Continuing his look at the implications of the Planning & Infrastructure Bill, Guy Thompson, Managing Director of EnTrade, turns his attention to the question of how government can build trust and confidence in the integrity of nature markets and create long-term certainty for buyers and investors in nature markets.

Nature Market Integrity

Business and financial institutions want to invest in nature. This point was made abundantly clear to Ministers by investors and financial institutions at the City roundtable last month, where the Government launched its Call for Evidence on how to expand the role of the private sector in nature recovery. However, the finance and business sector has been equally clear that, in the shadow of the failings of the Voluntary Carbon Market, lack of trust and confidence in nature market integrity is a fundamental barrier to their investment.  

Last month, I also attended a Broadway Initiative roundtable with the Nature Minister, where representatives from across the economy made it clear that they want to see government giving a "long, loud, local and legal" signal to establish this market (a twist on the maxim adopted by advocates of the renewable energy industry in the early days of this market).

This will be essential if government is to achieve its growth and environmental ambitions. With Defra facing a 2.3% cut following the Spending Review and the farming industry still smarting from the Inheritance Tax reforms, Steve Reed needs to think big about how to harness the private sector to grow farm incomes and deliver nature recovery. The recent pause on applications to the Government’s flagship agricultural scheme illustrate the risks of relying solely on state-administered grant schemes to fund environmental improvement.

The UK is well positioned to harness the power of markets and private investment in nature-based solutions like woodlands and wetlands. UK markets for private investment and finance are mature and capable of funding nature recovery projects, provided there is sufficient confidence in the cashflows available. Across the country, innovative mechanisms are being developed by the private sector in partnership with the farming industry, Local Authorities and NGOs, that will help unlock private investment in nature recovery without taxpayer funding and speed up project delivery. For example, EnTrade has already piloted two landscape-scale nature markets in the West of England, driving over £1.5 million private investment in nature-based projects, including the first on-farm wetlands established in the UK specifically to reduce nutrient pollution funded solely from SME developer contributions through the Somerset Catchment Market.

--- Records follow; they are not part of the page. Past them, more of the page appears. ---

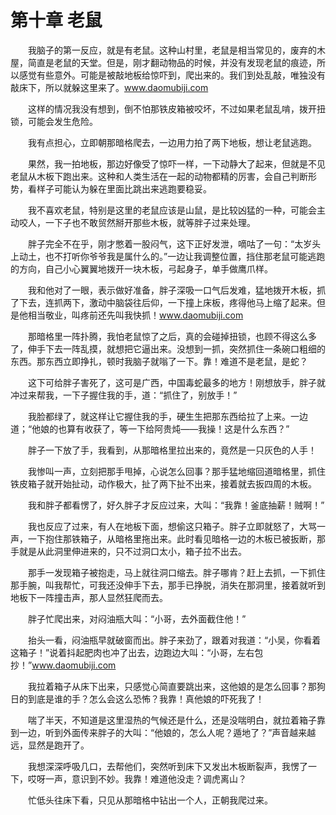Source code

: # 第十章 老鼠


　　我脑子的第一反应，就是有老鼠。这种山村里，老鼠是相当常见的，废弃的木屋，简直是老鼠的天堂。但是，刚才翻动物品的时候，并没有发现老鼠的痕迹，所以感觉有些意外。可能是被敲地板给惊吓到，爬出来的。我们到处乱敲，唯独没有敲床下，所以就躲这里来了。www.daomubiji.com

　　这样的情况我没有想到，倒不怕那铁皮箱被咬坏，不过如果老鼠乱啃，拨开扭锁，可能会发生危险。

　　我有点担心，立即朝那暗格爬去，一边用力拍了两下地板，想让老鼠逃跑。

　　果然，我一拍地板，那边好像受了惊吓一样，一下动静大了起来，但就是不见老鼠从木板下跑出来。这种和人类生活在一起的动物都精的厉害，会自己判断形势，看样子可能认为躲在里面比跳出来逃跑要稳妥。

　　我不喜欢老鼠，特别是这里的老鼠应该是山鼠，是比较凶猛的一种，可能会主动咬人，一下子也不敢贸然掰开那些木板，就等胖子过来处理。

　　胖子完全不在乎，刚才憋着一股闷气，这下正好发泄，嘀咕了一句：“太岁头上动土，也不打听你爷爷我是属什么的。”一边让我调整位置，挡住那老鼠可能逃跑的方向，自己小心翼翼地拨开一块木板，弓起身子，单手做鹰爪样。

　　我和他对了一眼，表示做好准备，胖子深吸一口气后发难，猛地拨开木板，抓了下去，连抓两下，激动中脑袋往后仰，一下撞上床板，疼得他马上缩了起来。但是他相当敬业，叫疼前还先叫我快抓！www.daomubiji.com

　　那暗格里一阵扑腾，我怕老鼠惊了之后，真的会碰掉扭锁，也顾不得这么多了，伸手下去一阵乱摸，就想把它逼出来。没想到一抓，突然抓住一条碗口粗细的东西。那东西立即挣扎，顿时我脑子就嗡了一下。靠！难道不是老鼠，是蛇？

　　这下可给胖子害死了，这可是广西，中国毒蛇最多的地方！刚想放手，胖子就冲过来帮我，一下子握住我的手，道：“抓住了，别放手！”

　　我脸都绿了，就这样让它握住我的手，硬生生把那东西给拉了上来。一边道；“他娘的也算有收获了，等一下给阿贵炖——我操！这是什么东西？”

　　胖子一下放了手，我看到，从那暗格里拉出来的，竟然是一只灰色的人手！

　　我惨叫一声，立刻把那手甩掉，心说怎么回事？那手猛地缩回道暗格里，抓住铁皮箱子就开始扯动，动作极大，扯了两下扯不出来，接着就去扳四周的木板。

　　我和胖子都看愣了，好久胖子才反应过来，大叫：“我靠！釜底抽薪！贼啊！”

　　我也反应了过来，有人在地板下面，想偷这只箱子。胖子立即就怒了，大骂一声，一下抱住那铁箱子，从暗格里拖出来。此时看见暗格一边的木板已被扳断，那手就是从此洞里伸进来的，只不过洞口太小，箱子拉不出去。

　　那手一发现箱子被抱走，马上就往洞口缩去。胖子哪肯？赶上去抓，一下抓住那手腕，叫我帮忙，可我还没伸手下去，那手已挣脱，消失在那洞里，接着就听到地板下一阵撞击声，那人显然狂爬而去。

　　胖子忙爬出来，对闷油瓶大叫：“小哥，去外面截住他！”

　　抬头一看，闷油瓶早就破窗而出。胖子来劲了，跟着对我道：“小吴，你看着这箱子！”说着抖起肥肉也冲了出去，边跑边大叫：“小哥，左右包抄！”www.daomubiji.com

　　我拉着箱子从床下出来，只感觉心简直要跳出来，这他娘的是怎么回事？那狗日的到底是谁的手？怎么会这么恐怖？我靠！真他娘的吓死我了！

　　喘了半天，不知道是这里湿热的气候还是什么，还是没喘明白，就拉着箱子靠到一边，听到外面传来胖子的大叫：“他娘的，怎么人呢？遁地了？”声音越来越远，显然是跑开了。

　　我想深深呼吸几口，去帮他们，突然听到床下又发出木板断裂声，我愣了一下，哎呀一声，意识到不妙。我靠！难道他没走？调虎离山？

　　忙低头往床下看，只见从那暗格中钻出一个人，正朝我爬过来。

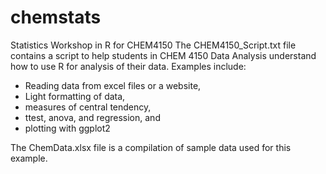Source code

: # chemstats
Statistics Workshop in R for CHEM4150
The CHEM4150_Script.txt file contains a script to help students in CHEM 4150 Data Analysis understand how to use R for analysis of their data.
Examples include:
* Reading data from excel files or a website,
* Light formatting of data,
* measures of central tendency,
* ttest, anova, and regression, and
* plotting with ggplot2

The ChemData.xlsx file is a compilation of sample data used for this example.
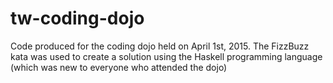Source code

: # tw-coding-dojo

Code produced for the coding dojo held on April 1st, 2015. The FizzBuzz kata was used to create a solution using the Haskell programming language (which was new to everyone who attended the dojo)
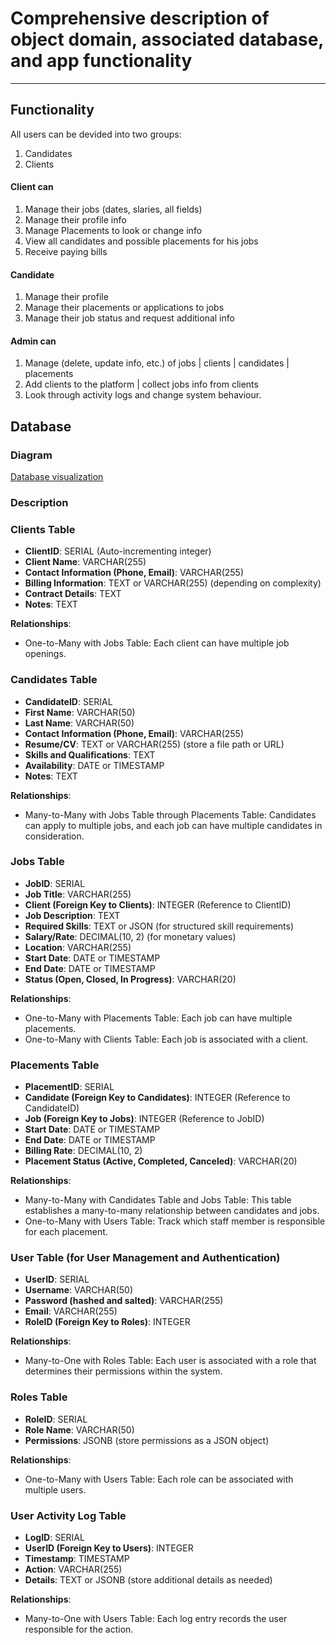 # Comprehensive description of object domain, associated database, and app functionality

---

## Functionality

All users can be devided into two groups:
1. Candidates
2. Clients


#### Client can
1. Manage their jobs (dates, slaries, all fields)
2. Manage their profile info
3. Manage Placements to look or change info
4. View all candidates and possible placements for his jobs
5. Receive paying bills

#### Candidate
1. Manage their profile
2. Manage their placements or applications to jobs
3. Manage their job status and request additional info

#### Admin can
1. Manage (delete, update info, etc.) of jobs | clients | candidates | placements
2. Add clients to the platform | collect jobs info from clients
3. Look through activity logs and change system behaviour.

## Database

### Diagram
[Database visualization](https://drawsql.app/teams/dblabs/diagrams/lab123)

### Description

### Clients Table

- **ClientID**: SERIAL (Auto-incrementing integer)
- **Client Name**: VARCHAR(255)
- **Contact Information (Phone, Email)**: VARCHAR(255)
- **Billing Information**: TEXT or VARCHAR(255) (depending on complexity)
- **Contract Details**: TEXT
- **Notes**: TEXT

**Relationships**:
- One-to-Many with Jobs Table: Each client can have multiple job openings.

### Candidates Table

- **CandidateID**: SERIAL
- **First Name**: VARCHAR(50)
- **Last Name**: VARCHAR(50)
- **Contact Information (Phone, Email)**: VARCHAR(255)
- **Resume/CV**: TEXT or VARCHAR(255) (store a file path or URL)
- **Skills and Qualifications**: TEXT
- **Availability**: DATE or TIMESTAMP
- **Notes**: TEXT

**Relationships**:
- Many-to-Many with Jobs Table through Placements Table: Candidates can apply to multiple jobs, and each job can have multiple candidates in consideration.

### Jobs Table

- **JobID**: SERIAL
- **Job Title**: VARCHAR(255)
- **Client (Foreign Key to Clients)**: INTEGER (Reference to ClientID)
- **Job Description**: TEXT
- **Required Skills**: TEXT or JSON (for structured skill requirements)
- **Salary/Rate**: DECIMAL(10, 2) (for monetary values)
- **Location**: VARCHAR(255)
- **Start Date**: DATE or TIMESTAMP
- **End Date**: DATE or TIMESTAMP
- **Status (Open, Closed, In Progress)**: VARCHAR(20)

**Relationships**:
- One-to-Many with Placements Table: Each job can have multiple placements.
- One-to-Many with Clients Table: Each job is associated with a client.

### Placements Table

- **PlacementID**: SERIAL
- **Candidate (Foreign Key to Candidates)**: INTEGER (Reference to CandidateID)
- **Job (Foreign Key to Jobs)**: INTEGER (Reference to JobID)
- **Start Date**: DATE or TIMESTAMP
- **End Date**: DATE or TIMESTAMP
- **Billing Rate**: DECIMAL(10, 2)
- **Placement Status (Active, Completed, Canceled)**: VARCHAR(20)

**Relationships**:
- Many-to-Many with Candidates Table and Jobs Table: This table establishes a many-to-many relationship between candidates and jobs.
- One-to-Many with Users Table: Track which staff member is responsible for each placement.

### User Table (for User Management and Authentication)

- **UserID**: SERIAL
- **Username**: VARCHAR(50)
- **Password (hashed and salted)**: VARCHAR(255)
- **Email**: VARCHAR(255)
- **RoleID (Foreign Key to Roles)**: INTEGER

**Relationships**:
- Many-to-One with Roles Table: Each user is associated with a role that determines their permissions within the system.

### Roles Table

- **RoleID**: SERIAL
- **Role Name**: VARCHAR(50)
- **Permissions**: JSONB (store permissions as a JSON object)

**Relationships**:
- One-to-Many with Users Table: Each role can be associated with multiple users.

### User Activity Log Table

- **LogID**: SERIAL
- **UserID (Foreign Key to Users)**: INTEGER
- **Timestamp**: TIMESTAMP
- **Action**: VARCHAR(255)
- **Details**: TEXT or JSONB (store additional details as needed)

**Relationships**:
- Many-to-One with Users Table: Each log entry records the user responsible for the action.
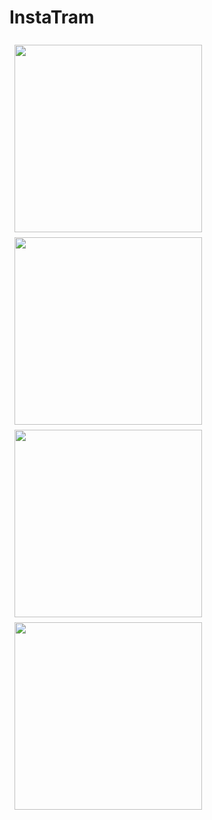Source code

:<h1> InstaTram  </h1>



<div class="row" style=" display: flex;flex-wrap: wrap;padding: 0 4px;">
  <div class="column" style="flex: 50%;
  padding: 0 4px">
    <img src="https://user-images.githubusercontent.com/71210522/120118816-d18e0c00-c194-11eb-8f5d-d8e96583cde8.jpg" style=" margin-top: 8px;
  vertical-align: middle" hight="500" width="300">
    <img src="https://user-images.githubusercontent.com/71210522/120118828-e79bcc80-c194-11eb-9c87-b0a7e02ad501.jpg" style=" margin-top: 8px;
  vertical-align: middle" hight="500" width="300">
  </div>
  <div class="column" style="flex: 50%;
  padding: 0 4px;">
    <img src="https://user-images.githubusercontent.com/71210522/120118830-e8346300-c194-11eb-8b77-770a06dd994e.jpg" style=" margin-top: 8px;
  vertical-align: middle"  hight="500" width="300">
    <img src="https://user-images.githubusercontent.com/71210522/120118833-e9659000-c194-11eb-9d41-2b01cd1d2004.jpg" style=" margin-top: 8px;
  vertical-align: middle"  hight="500" width="300">
  </div>
</div>

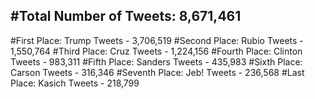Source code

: #Total Number of Tweets: 8,671,461 
---
#First Place: Trump Tweets - 3,706,519
#Second Place: Rubio Tweets - 1,550,764
#Third Place: Cruz Tweets - 1,224,156
#Fourth Place: Clinton Tweets - 983,311
#Fifth Place: Sanders Tweets - 435,983
#Sixth Place: Carson Tweets - 316,346
#Seventh Place: Jeb! Tweets - 236,568
#Last Place: Kasich Tweets - 218,799
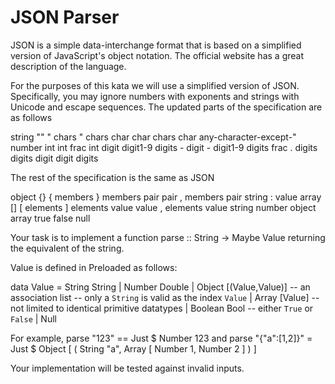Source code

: # JSON Parser

JSON is a simple data-interchange format that is based on a simplified version of JavaScript's object notation. The official website has a great description of the language.

For the purposes of this kata we will use a simplified version of JSON. Specifically, you may ignore numbers with exponents and strings with Unicode and escape sequences. The updated parts of the specification are as follows

string
      ""
      " chars "
chars
      char
      char chars
char
      any-character-except-"
number
      int
      int frac
int
      digit
      digit1-9 digits 
      - digit
      - digit1-9 digits
frac
      . digits
digits
      digit
      digit digits

The rest of the specification is the same as JSON

object
      {}
      { members }
members
      pair
      pair , members
pair
      string : value
array
      []
      [ elements ]
elements
      value 
      value , elements
value
      string
      number
      object
      array
      true
      false
      null

Your task is to implement a function parse :: String -> Maybe Value returning the equivalent of the string.

Value is defined in Preloaded as follows:

data Value = String String
           | Number Double
           | Object [(Value,Value)] -- an association list -- only a `String` is valid as the index `Value`
           | Array [Value]          -- not limited to identical primitive datatypes
           | Boolean Bool           -- either `True` or `False`
           | Null

For example,
parse "123" == Just $ Number 123
and
parse "{\"a\":[1,2]}" = Just $ Object [ ( String "a", Array [ Number 1, Number 2 ] ) ]

Your implementation will be tested against invalid inputs.
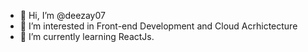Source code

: - 👋 Hi, I’m @deezay07
- 👀 I’m interested in Front-end Development and Cloud Acrhictecture
- 🌱 I’m currently learning ReactJs.


<!---
deezay07/deezay07 is a ✨ special ✨ repository because its `README.md` (this file) appears on your GitHub profile.
You can click the Preview link to take a look at your changes.
--->
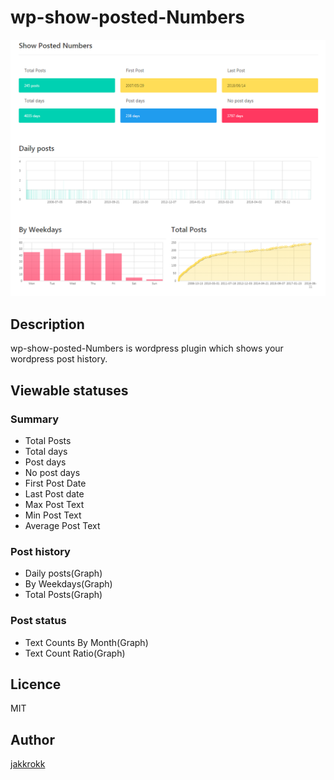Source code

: # wp-show-posted-Numbers

![screenshot](https://github.com/jakkrokk/wp-show-posted-number/blob/master/screenshot.png "screenshot")

## Description
wp-show-posted-Numbers is wordpress plugin which shows your wordpress post history.

## Viewable statuses

### Summary
- Total Posts
- Total days
- Post days
- No post days
- First Post Date
- Last Post date
- Max Post Text
- Min Post Text
- Average Post Text

### Post history
- Daily posts(Graph)
- By Weekdays(Graph)
- Total Posts(Graph)

### Post status
- Text Counts By Month(Graph)
- Text Count Ratio(Graph)

## Licence
MIT

## Author
[jakkrokk](https://github.com/jakkrokk)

Reform is undoubtedly needed. The current regulatory framework is complex and places the burden on developers to source environmental mitigation and prove that it meets the high legal bar required under the Habitats Regulations. However, the barriers to supply of high-quality environmental mitigation are the same barriers to building the finance and business sector’s trust and confidence in nature markets.  Investment at scale is being hindered by the lack of coherence between environmental regulation, grant schemes and new incentives for private investment. This substantially increases the cost of developing and aggregating nature-based projects to investment scale.

The same issues are major barriers to the development of a reliable and cost-effective supply of nature-based projects that can deliver environmental mitigation for housing development. Different regulators issue their own guidance and this in turn is subject to significant variation in local interpretation. EnTrade has been running the Somerset Catchment Market to deliver nature-based mitigation for nutrient neutrality for the last three years and have grappled with the same challenges as developers on the cost of quantifying and reducing scientific uncertainty, along with the time and cost of obtaining regulatory approvals. Whilst the Planning Bill may ease the pressure on the planning system, the reforms will not on their own speed up project development and delivery, nor generate the funding needed to finance nature recovery.  Solutions involving significant complexity and uncertainty are delivered at scale in other areas of the economy through markets that are underpinned by robust governance frameworks.  Well-designed nature markets supported by a robust governance framework therefore have the potential to speed up and reduce the cost of project development, financing and delivery – as well as fund nature recovery at scale.

The answer is a coherent regulatory framework of legally enforceable market rules, standards, metrics and a system of independent oversight to ensure market integrity and provide investment certainty. Across the world, well-designed markets have achieved public policy goals for environmental improvement in air quality, renewable energy and energy efficiency. All of these have been underpinned by robust market governance and regulation.  Effective market governance is essential to deliver the investment certainty needed to unlock the social, economic and environmental benefits of investments in nature. This is why, in the absence of a market governance framework, we have established the Environmental Markets Board to oversee EnTrade’s market operations and provide scientific oversight.

Over the last fifteen months, the UK Nature Markets Dialogue facilitated by The Broadway Initiative has worked with 169 specialists from 147 business, government and third sector organisations to develop a proposal to government for a Nature Market Governance Scheme. EnTrade has been a participant in this dialogue and we hope that the Government will adopt and test the proposed governance scheme in the Nature Markets Accelerator recommended by Dan Corry in his independent review of Defra’s regulatory landscape.

Nature-based environmental services can become a major driver of nature recovery and economic growth across the UK. The Government needs to reconcile the tension at the heart of its environmental and planning policies. In the short term, it needs to amend the Planning & Infrastructure Bill to avoid crowding out private investment and the embryonic nature market. It then needs to support the establishment of a robust governance framework and strong regulatory drivers that ensures nature markets can deliver nature recovery. With these conditions in place, there is an opportunity for the UK to develop a blueprint for a modern environmental strategy that we can export to the rest of the world.